Never.  Always.  Only.  All the time. Constantly. Impossible. Forever. Everybody. None. Totally. Every time. Purely.

Absolutes are words that describe an almost impossible state.  If my significant other says “You never…”, I am quite certain that I have, at least once.  If she says “You always…”, I am quite sure sure that I have not done ‘that’ at least once.  I am quite certain that if someone does a certain task “all the time”, they don’t have time to do anything else.  The list goes on.

So as I read what Russia says about Ukraine, what the United States says about the Islamic State, or what ‘Outer Carjakistan’ says about ‘State of Denial’, I look for those words which we call absolutes of communication.  If I see one, I realize the writer is catering to the emotional reader, not a logical reader.

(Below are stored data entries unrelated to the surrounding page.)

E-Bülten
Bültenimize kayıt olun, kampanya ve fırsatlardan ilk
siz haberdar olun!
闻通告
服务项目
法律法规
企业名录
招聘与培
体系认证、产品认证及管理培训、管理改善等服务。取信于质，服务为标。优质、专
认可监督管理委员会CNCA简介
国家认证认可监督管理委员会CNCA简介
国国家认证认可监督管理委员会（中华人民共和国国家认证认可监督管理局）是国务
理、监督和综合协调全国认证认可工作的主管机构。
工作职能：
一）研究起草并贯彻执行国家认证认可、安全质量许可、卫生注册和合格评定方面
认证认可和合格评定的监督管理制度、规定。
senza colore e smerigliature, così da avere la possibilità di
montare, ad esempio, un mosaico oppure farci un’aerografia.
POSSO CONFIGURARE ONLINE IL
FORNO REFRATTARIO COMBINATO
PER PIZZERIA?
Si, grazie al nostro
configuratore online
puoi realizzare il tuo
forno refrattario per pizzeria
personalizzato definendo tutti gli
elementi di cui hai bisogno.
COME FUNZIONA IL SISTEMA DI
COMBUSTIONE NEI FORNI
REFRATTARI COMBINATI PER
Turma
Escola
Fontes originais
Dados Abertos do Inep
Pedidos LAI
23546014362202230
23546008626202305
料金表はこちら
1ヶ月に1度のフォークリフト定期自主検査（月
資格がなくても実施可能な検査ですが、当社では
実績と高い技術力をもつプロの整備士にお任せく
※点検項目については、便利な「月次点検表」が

I must give the Russians a very minor pat-on-the-back, they seldom use absolutes.   Their editors tend to focus their propaganda writers on individual events and avoid the big picture. It is when Russian propagandists try to describe the big picture is when they get into trouble. If they try to describe the big picture, that is when they begin to use absolutes and their story falls apart. Most of us know that when a Russian says “The United States always” or “People from Ukraine are all…”, one must be prepared for a lie.

This morning I read two different ‘news’ stories in Russian which contained absolutes.  I was disappointed.

The Russians must be using the B Team.  Change in strategy?  New contract?